Shearing of chromatin from suspension cell lines
Note
: Cells growing in suspension culture are known to be difficult to shear. Nuclei extraction is recommended before
sonication.
Do not use very dense cell suspension for sonication.
1. Cross-link chromatin with 1% fresh formaldehyde for 8-10 min at RT
2. Stop the cross-linking reaction by adding glycine to the final concentration 0.125 M for 5 min at RT with gentle
rotation.
3. Wash cells 3 times with cold PBS.
4. Extract cell nuclei and use isolated nuclei for shearing (Shearing ChIP kit from Diagenode is available for this purpose,
kch-redmod-100).
5. Resuspend nuclei in an appropriate volume of Lysis buffer containing SDS (1%). 1x10^6 – 3x10^6 cells/300 μl are
recommended for shearing in 1.5 ml tubes. Lyse nuclei on ice for 5-10 min. Vortex and spin down tubes before putting
in Bioruptor
®
.
Note:
Diagenode 1.5 ml TPX microtubes are recommended for efficient chromatin shearing (Cat. No. M-50050 or M-5001).

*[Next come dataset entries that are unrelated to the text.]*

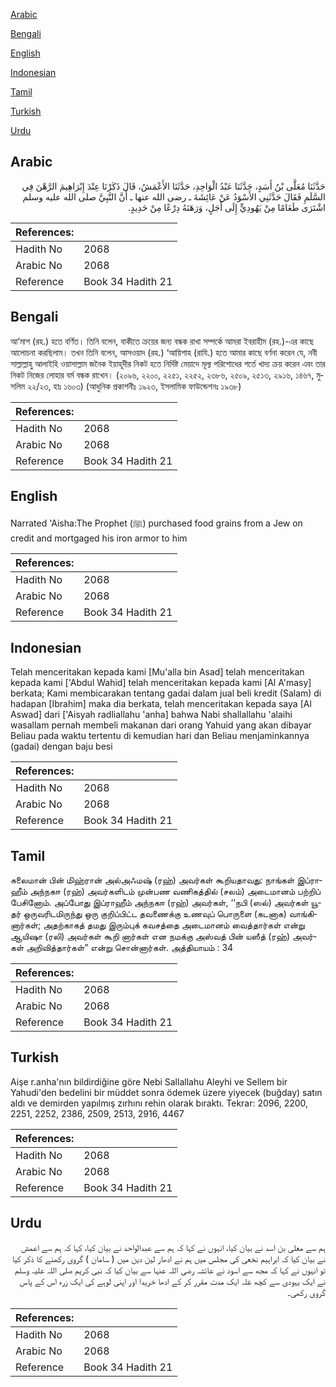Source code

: [Arabic](#arabic)

[Bengali](#bengali)

[English](#english)

[Indonesian](#indonesian)

[Tamil](#tamil)

[Turkish](#turkish)

[Urdu](#urdu)

## Arabic


<div dir="rtl" lang="ar" style={{fontSize:'larger',backgroundColor:'#f8f9fa',padding:20}}>
حَدَّثَنَا مُعَلَّى بْنُ أَسَدٍ، حَدَّثَنَا عَبْدُ الْوَاحِدِ، حَدَّثَنَا الأَعْمَشُ، قَالَ ذَكَرْنَا عِنْدَ إِبْرَاهِيمَ الرَّهْنَ فِي السَّلَمِ فَقَالَ حَدَّثَنِي الأَسْوَدُ عَنْ عَائِشَةَ ـ رضى الله عنها ـ أَنَّ النَّبِيَّ صلى الله عليه وسلم اشْتَرَى طَعَامًا مِنْ يَهُودِيٍّ إِلَى أَجَلٍ، وَرَهَنَهُ دِرْعًا مِنْ حَدِيدٍ‏.‏
</div>
<div style={{backgroundColor:'#f8f9fa',padding:20, marginBottom: 10}}><table> <thead> <tr> <th>References:</th> <th></th> </tr> </thead> <tbody><tr><td>Hadith No</td><td>2068</td></tr><tr><td>Arabic No</td><td>2068</td></tr><tr><td>Reference</td><td>Book 34 Hadith 21</td></tr></tbody></table></div>

## Bengali


<div dir="ltr" lang="bn" style={{fontSize:'larger',backgroundColor:'#f8f9fa',padding:20}}>
আ’মাশ (রহ.) হতে বর্ণিত। তিনি বলেন, বাকীতে ক্রয়ের জন্য বন্ধক রাখা সম্পর্কে আমরা ইবরাহীম (রহ.)-এর কাছে আলোচনা করছিলাম। তখন তিনি বলেন, আসওয়াদ (রহ.) ‘আয়িশাহ (রাযি.) হতে আমার কাছে বর্ণনা করেন যে, নবী সাল্লাল্লাহু আলাইহি ওয়াসাল্লাম জনৈক ইয়াহূদীর নিকট হতে নির্দিষ্ট মেয়াদে মূল্য পরিশোধের শর্তে খাদ্য ক্রয় করেন এবং তার নিকট নিজের লোহার বর্ম বন্ধক রাখেন। (২০৯৬, ২২০০, ২২৫১, ২২৫২, ২৩৮৬, ২৫০৯, ২৫১৩, ২৯১৬, ১৪৬৭, মুসলিম ২২/২৩, হাঃ ১৬০৩) (আধুনিক প্রকাশনীঃ ১৯২৩, ইসলামিক ফাউন্ডেশনঃ ১৯৩৮)
</div>
<div style={{backgroundColor:'#f8f9fa',padding:20, marginBottom: 10}}><table> <thead> <tr> <th>References:</th> <th></th> </tr> </thead> <tbody><tr><td>Hadith No</td><td>2068</td></tr><tr><td>Arabic No</td><td>2068</td></tr><tr><td>Reference</td><td>Book 34 Hadith 21</td></tr></tbody></table></div>

## English


<div dir="ltr" lang="en" style={{fontSize:'larger',backgroundColor:'#f8f9fa',padding:20}}>
Narrated 'Aisha:The Prophet (ﷺ) purchased food grains from a Jew on credit and mortgaged his iron armor to him
</div>
<div style={{backgroundColor:'#f8f9fa',padding:20, marginBottom: 10}}><table> <thead> <tr> <th>References:</th> <th></th> </tr> </thead> <tbody><tr><td>Hadith No</td><td>2068</td></tr><tr><td>Arabic No</td><td>2068</td></tr><tr><td>Reference</td><td>Book 34 Hadith 21</td></tr></tbody></table></div>

## Indonesian


<div dir="ltr" lang="id" style={{fontSize:'larger',backgroundColor:'#f8f9fa',padding:20}}>
Telah menceritakan kepada kami [Mu'alla bin Asad] telah menceritakan kepada kami ['Abdul Wahid] telah menceritakan kepada kami [Al A'masy] berkata; Kami membicarakan tentang gadai dalam jual beli kredit (Salam) di hadapan [Ibrahim] maka dia berkata, telah menceritakan kepada saya [Al Aswad] dari ['Aisyah radliallahu 'anha] bahwa Nabi shallallahu 'alaihi wasallam pernah membeli makanan dari orang Yahuid yang akan dibayar Beliau pada waktu tertentu di kemudian hari dan Beliau menjaminkannya (gadai) dengan baju besi
</div>
<div style={{backgroundColor:'#f8f9fa',padding:20, marginBottom: 10}}><table> <thead> <tr> <th>References:</th> <th></th> </tr> </thead> <tbody><tr><td>Hadith No</td><td>2068</td></tr><tr><td>Arabic No</td><td>2068</td></tr><tr><td>Reference</td><td>Book 34 Hadith 21</td></tr></tbody></table></div>

## Tamil


<div dir="ltr" lang="ta" style={{fontSize:'larger',backgroundColor:'#f8f9fa',padding:20}}>
சுலைமான் பின் மிஹ்ரான் அல்அஃமஷ் (ரஹ்) அவர்கள் கூறியதாவது: நாங்கள் இப்ராஹீம் அந்நகஈ (ரஹ்) அவர்களிடம் முன்பண வணிகத்தில் (சலம்) அடைமானம் பற்றிப் பேசினோம். அப்போது இப்ராஹீம் அந்நகஈ (ரஹ்) அவர்கள், ‘‘நபி (ஸல்) அவர்கள் யூதர் ஒருவரிடமிருந்து ஒரு குறிப்பிட்ட தவணைக்கு உணவுப் பொருளை (கடனாக) வாங்கினார்கள்; அதற்காகத் தமது இரும்புக் கவசத்தை அடைமானம் வைத்தார்கள் என்று ஆயிஷா (ரலி) அவர்கள் கூறி னார்கள் என நமக்கு அஸ்வத் பின் யஸீத் (ரஹ்) அவர்கள் அறிவித்தார்கள்” என்று சொன்னார்கள். அத்தியாயம் : 34
</div>
<div style={{backgroundColor:'#f8f9fa',padding:20, marginBottom: 10}}><table> <thead> <tr> <th>References:</th> <th></th> </tr> </thead> <tbody><tr><td>Hadith No</td><td>2068</td></tr><tr><td>Arabic No</td><td>2068</td></tr><tr><td>Reference</td><td>Book 34 Hadith 21</td></tr></tbody></table></div>

## Turkish


<div dir="ltr" lang="tr" style={{fontSize:'larger',backgroundColor:'#f8f9fa',padding:20}}>
Aişe r.anha'nın bildirdiğine göre Nebi Sallallahu Aleyhi ve Sellem bir Yahudi'den bedelini bir müddet sonra ödemek üzere yiyecek (buğday) satın aldı ve demirden yapılmış zırhını rehin olarak bıraktı. Tekrar: 2096, 2200, 2251, 2252, 2386, 2509, 2513, 2916, 4467
</div>
<div style={{backgroundColor:'#f8f9fa',padding:20, marginBottom: 10}}><table> <thead> <tr> <th>References:</th> <th></th> </tr> </thead> <tbody><tr><td>Hadith No</td><td>2068</td></tr><tr><td>Arabic No</td><td>2068</td></tr><tr><td>Reference</td><td>Book 34 Hadith 21</td></tr></tbody></table></div>

## Urdu


<div dir="rtl" lang="ur" style={{fontSize:'larger',backgroundColor:'#f8f9fa',padding:20}}>
ہم سے معلی بن اسد نے بیان کیا، انہوں نے کہا کہ ہم سے عبدالواحد نے بیان کیا، کہا کہ ہم سے اعمش نے بیان کیا کہ ابراہیم نخعی کی مجلس میں ہم نے ادھار لین دین میں ( سامان ) گروی رکھنے کا ذکر کیا تو انہوں نے کہا کہ مجھ سے اسود نے عائشہ رضی اللہ عنہا سے بیان کیا کہ نبی کریم صلی اللہ علیہ وسلم نے ایک یہودی سے کچھ غلہ ایک مدت مقرر کر کے ادھا خریدا اور اپنی لوہے کی ایک زرہ اس کے پاس گروی رکھی۔
</div>
<div style={{backgroundColor:'#f8f9fa',padding:20, marginBottom: 10}}><table> <thead> <tr> <th>References:</th> <th></th> </tr> </thead> <tbody><tr><td>Hadith No</td><td>2068</td></tr><tr><td>Arabic No</td><td>2068</td></tr><tr><td>Reference</td><td>Book 34 Hadith 21</td></tr></tbody></table></div>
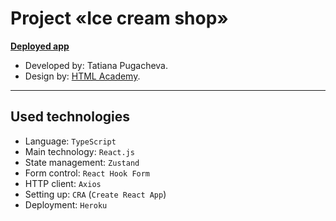 # Project «Ice cream shop»

**[Deployed app](https://ice-cream-shop-t.herokuapp.com/main)**

* Developed by: Tatiana Pugacheva.
* Design by: [HTML Academy](https://htmlacademy.ru/).

---

## Used technologies

* Language: `TypeScript`
* Main technology: `React.js`
* State management: `Zustand`
* Form control: `React Hook Form`
* HTTP client: `Axios`
* Setting up: `CRA` (`Create React App`)
* Deployment: `Heroku`
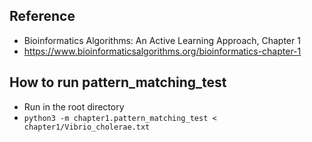 ## Reference
- Bioinformatics Algorithms: An Active Learning Approach, Chapter 1
- https://www.bioinformaticsalgorithms.org/bioinformatics-chapter-1

## How to run pattern_matching_test
- Run in the root directory
- `python3 -m chapter1.pattern_matching_test < chapter1/Vibrio_cholerae.txt`
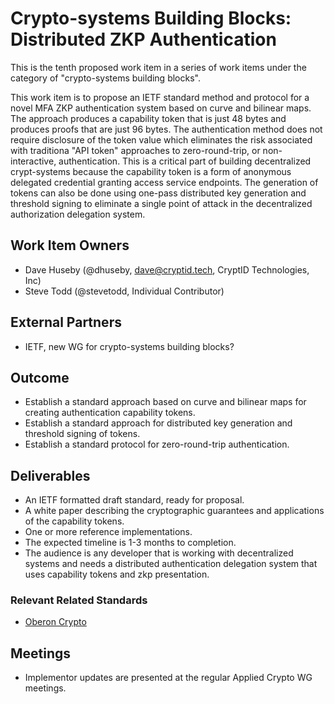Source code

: # Crypto-systems Building Blocks: Distributed ZKP Authentication

This is the tenth proposed work item in a series of work items under the
category of "crypto-systems building blocks".

This work item is to propose an IETF standard method and protocol for a novel
MFA ZKP authentication system based on curve and bilinear maps. The approach
produces a capability token that is just 48 bytes and produces proofs that are
just 96 bytes. The authentication method does not require disclosure of the
token value which eliminates the risk associated with traditiona "API token"
approaches to zero-round-trip, or non-interactive, authentication. This is
a critical part of building decentralized crypt-systems because the capability
token is a form of anonymous delegated credential granting access service
endpoints. The generation of tokens can also be done using one-pass distributed
key generation and threshold signing to eliminate a single point of attack in
the decentralized authorization delegation system.

## Work Item Owners
- Dave Huseby (@dhuseby, dave@cryptid.tech, CryptID Technologies, Inc)
- Steve Todd (@stevetodd, Individual Contributor)

## External Partners
- IETF, new WG for crypto-systems building blocks?

## Outcome
- Establish a standard approach based on curve and bilinear maps for creating
  authentication capability tokens.
- Establish a standard approach for distributed key generation and threshold
  signing of tokens.
- Establish a standard protocol for zero-round-trip authentication.

## Deliverables
- An IETF formatted draft standard, ready for proposal.
- A white paper describing the cryptographic guarantees and applications of the
  capability tokens.
- One or more reference implementations.
- The expected timeline is 1-3 months to completion.
- The audience is any developer that is working with decentralized systems and
  needs a distributed authentication delegation system that uses capability
  tokens and zkp presentation.

### Relevant Related Standards
- [Oberon Crypto][0]

## Meetings
- Implementor updates are presented at the regular Applied Crypto WG meetings.

[0]: https://github.com/mikelodder7/oberon/blob/main/CRYPTO.md
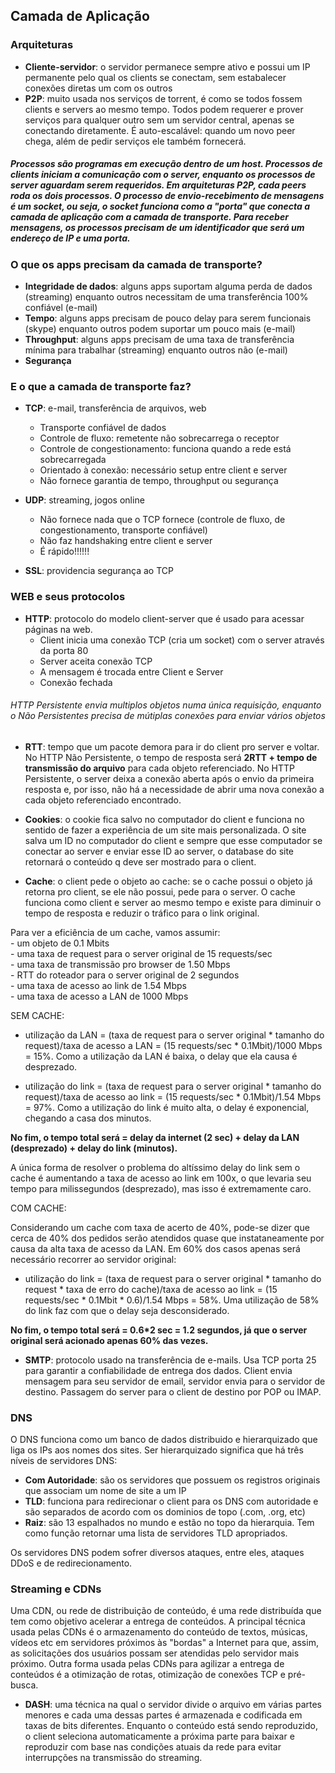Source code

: ## Camada de Aplicação

### Arquiteturas
* **Cliente-servidor**: o servidor permanece sempre ativo e possui um IP permanente pelo qual os clients se conectam, sem estabalecer conexões diretas um com os outros
* **P2P**: muito usada nos serviços de torrent, é como se todos fossem clients e servers ao mesmo tempo. Todos podem requerer e prover serviços para qualquer outro sem um servidor central, apenas se conectando diretamente. É auto-escalável: quando um novo peer chega, além de pedir serviços ele também fornecerá.

##### Processos são programas em execução dentro de um host. Processos de clients iniciam a comunicação com o server, enquanto os processos de server aguardam serem requeridos. Em arquiteturas P2P, cada peers roda os dois processos. O processo de envio-recebimento de mensagens é um socket, ou seja, o socket funciona como a "porta" que conecta a camada de aplicação com a camada de transporte. Para receber mensagens, os processos precisam de um identificador que será um endereço de IP e uma porta.

### O que os apps precisam da camada de transporte?
* **Integridade de dados**: alguns apps suportam alguma perda de dados (streaming) enquanto outros necessitam de uma transferência 100% confiável (e-mail)
* **Tempo**: alguns apps precisam de pouco delay para serem funcionais (skype) enquanto outros podem suportar um pouco mais (e-mail)
* **Throughput**: alguns apps precisam de uma taxa de transferência mínima para trabalhar (streaming) enquanto outros não (e-mail)
* **Segurança**

### E o que a camada de transporte faz?
* **TCP**: e-mail, transferência de arquivos, web
    - Transporte confiável de dados
    - Controle de fluxo: remetente não sobrecarrega o receptor
    - Controle de congestionamento: funciona quando a rede está sobrecarregada
    - Orientado à conexão: necessário setup entre client e server
    - Não fornece garantia de tempo, throughput ou segurança

* **UDP**: streaming, jogos online
    - Não fornece nada que o TCP fornece (controle de fluxo, de congestionamento, transporte confiável)
    - Não faz handshaking entre client e server
    - É rápido!!!!!!

* **SSL**: providencia segurança ao TCP

### WEB e seus protocolos
* **HTTP**: protocolo do modelo client-server que é usado para acessar páginas na web. 
    - Client inicia uma conexão TCP (cria um socket) com o server através da porta 80
    - Server aceita conexão TCP
    - A mensagem é trocada entre Client e Server
    - Conexão fechada

###### HTTP Persistente envia multiplos objetos numa única requisição, enquanto o Não Persistentes precisa de mútiplas conexões para enviar vários objetos

* **RTT**: tempo  que um pacote demora para ir do client pro server e voltar. No HTTP Não Persistente, o tempo de resposta será **2RTT + tempo de transmissão do arquivo** para cada objeto referenciado. No HTTP Persistente, o server deixa a conexão aberta após o envio da primeira resposta e, por isso, não há a necessidade de abrir uma nova conexão a cada objeto referenciado encontrado.

* **Cookies**: o cookie fica salvo no computador do client e funciona no sentido de fazer a experiência de um site mais personalizada. O site salva um ID no computador do client e sempre que esse computador se conectar ao server e enviar esse ID ao server, o database do site retornará o conteúdo q deve ser mostrado para o client.

* **Cache**: o client pede o objeto ao cache: se o cache possui o objeto já retorna pro client, se ele não possui, pede para o server. O cache funciona como client e server ao mesmo tempo e existe para diminuir o tempo de resposta e reduzir o tráfico para o link original.

Para ver a eficiência de um cache, vamos assumir:      
    - um objeto de 0.1 Mbits        
    - uma taxa de request para o server original de 15 requests/sec       
    - uma taxa de transmissão pro browser de 1.50 Mbps        
    - RTT do roteador para o server original de 2 segundos       
    - uma taxa de acesso ao link de 1.54 Mbps       
    - uma taxa de acesso a LAN de 1000 Mbps       

SEM CACHE:        
       
- utilização da LAN = (taxa de request para o server original * tamanho do request)/taxa de acesso a LAN = (15 requests/sec * 0.1Mbit)/1000 Mbps = 15%. Como a utilização da LAN é baixa, o delay que ela causa é desprezado. 


- utilização do link = (taxa de request para o server original * tamanho do request)/taxa de acesso ao link = (15 requests/sec * 0.1Mbit)/1.54 Mbps = 97%. Como a utilização do link é muito alta, o delay é exponencial, chegando a casa dos minutos.       


**No fim, o tempo total será = delay da internet (2 sec) + delay da LAN (desprezado) + delay do link (minutos).**


A única forma de resolver o problema do altíssimo delay do link sem o cache é aumentando a taxa de acesso ao link em 100x, o que levaria seu tempo para milissegundos (desprezado), mas isso é extremamente caro.       

COM CACHE:     

Considerando um cache com taxa de acerto de 40%, pode-se dizer que cerca de 40% dos pedidos serão atendidos quase que instataneamente por causa da alta taxa de acesso da LAN. Em 60% dos casos apenas será necessário recorrer ao servidor original:  

- utilização do link = (taxa de request para o server original * tamanho do request * taxa de erro do cache)/taxa de acesso ao link = (15 requests/sec * 0.1Mbit * 0.6)/1.54 Mbps = 58%. Uma utilização de 58% do link faz com que o delay seja desconsiderado.       


**No fim, o tempo total será = 0.6*2 sec = 1.2 segundos, já que o server original será acionado apenas 60% das vezes.**

* **SMTP**: protocolo usado na transferência de e-mails. Usa TCP porta 25 para garantir a confiabilidade de entrega dos dados. Client envia mensagem para seu servidor de email, servidor envia para o servidor de destino. Passagem do server para o client de destino por POP ou IMAP.

### DNS
O DNS funciona como um banco de dados distribuido e hierarquizado que liga os IPs aos nomes dos sites. Ser hierarquizado significa que há três níveis de servidores DNS:
* **Com Autoridade**: são os servidores que possuem os registros originais que associam um nome de site a um IP
* **TLD**: funciona para redirecionar o client para os DNS com autoridade e são separados de acordo com os dominios de topo (.com, .org, etc)
* **Raiz**: são 13 espalhados no mundo e estão no topo da hierarquia. Tem como função retornar uma lista de servidores TLD apropriados.

Os servidores DNS podem sofrer diversos ataques, entre eles, ataques DDoS e de redirecionamento.

### Streaming e CDNs
Uma CDN, ou rede de distribuição de conteúdo, é uma rede distribuída que tem como objetivo acelerar a entrega de conteúdos. A principal técnica usada pelas CDNs é o armazenamento do conteúdo de textos, músicas, vídeos etc em servidores próximos às "bordas" a Internet para que, assim, as solicitações dos usuários possam ser atendidas pelo servidor mais próximo. Outra forma usada pelas CDNs para agilizar a entrega de conteúdos é a otimização de rotas, otimização de conexões TCP e pré-busca.

* **DASH**: uma técnica na qual o servidor divide o arquivo em várias partes menores e cada uma dessas partes é armazenada e codificada em taxas de bits diferentes. Enquanto o conteúdo está sendo reproduzido, o client seleciona automaticamente a próxima parte para baixar e reproduzir com base nas condições atuais da rede para evitar interrupções na transmissão do streaming.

6. Sonicate samples with Bioruptor
®
Plus with refrigerated sonication bath (or crashed ice sonication bath) for 10-20-30
cycles of 30 sec ON and 30 sec OFF at HIGH setting. Briefly vortex and spin down tubes after each run of 10 cycles.
7. Centrifuge samples at 14000 rpm for 5 min at 4°C and transfer the supernatant into a new tube. Centrifuge samples
at 14000 rpm for 5 min at 4°C and transfer the supernatant into a new tube. Use an aliquot of sheared chromatin
(equivalent of 100.000-500.000 cells) for analysis of shearing: perform a reversal of cross-links and analyze in agarose
gel. The remaining chromatin can be kept at -80°C.